Q. With the avalanche of data, privacy will be a problem.
A. There is a great separation in the world: between the people who think that the rest of humanity is well informed and can make decisions decent about them and another group that thinks that the rest of humanity is not well informed and do not know how to make the right decisions. Facebook is a great example.

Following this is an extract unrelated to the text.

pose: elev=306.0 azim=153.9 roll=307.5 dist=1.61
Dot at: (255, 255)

There are 2,200 million of people have account on Facebook: are they all unaware of the terms of their agreement, or are scammed by Facebook? What 2,200 million people are stupid? This is another way see: 2.200 millions of people have done some type of evaluation of that offer and have said they agree, I will use all of this for free and in exchange you can teach me personalized ads. That really is the exchange.
Q. But there is this other argument: Google has much more information on us than the Stasi.
A. Yes, of course, a lot more. But I make this question: what is the worst that we know that Google has done with that information?
Q. we don’t know Yet.
A. Wait is a response terrible.
P. China can give you an idea.
A. China is not Google. We know that the authoritarian countries make it a drudgery with the rights of their people. But that is not for technology but for being authoritarian countries. China is not expected to have powerful technology to put people in jail. yatırımsız bonus veren siteler As they did in the era of the technology bad. What makes the united States and Spain are countries free is not the state of the technology, but the state of their laws. The States do not need leading technology to reprimirte.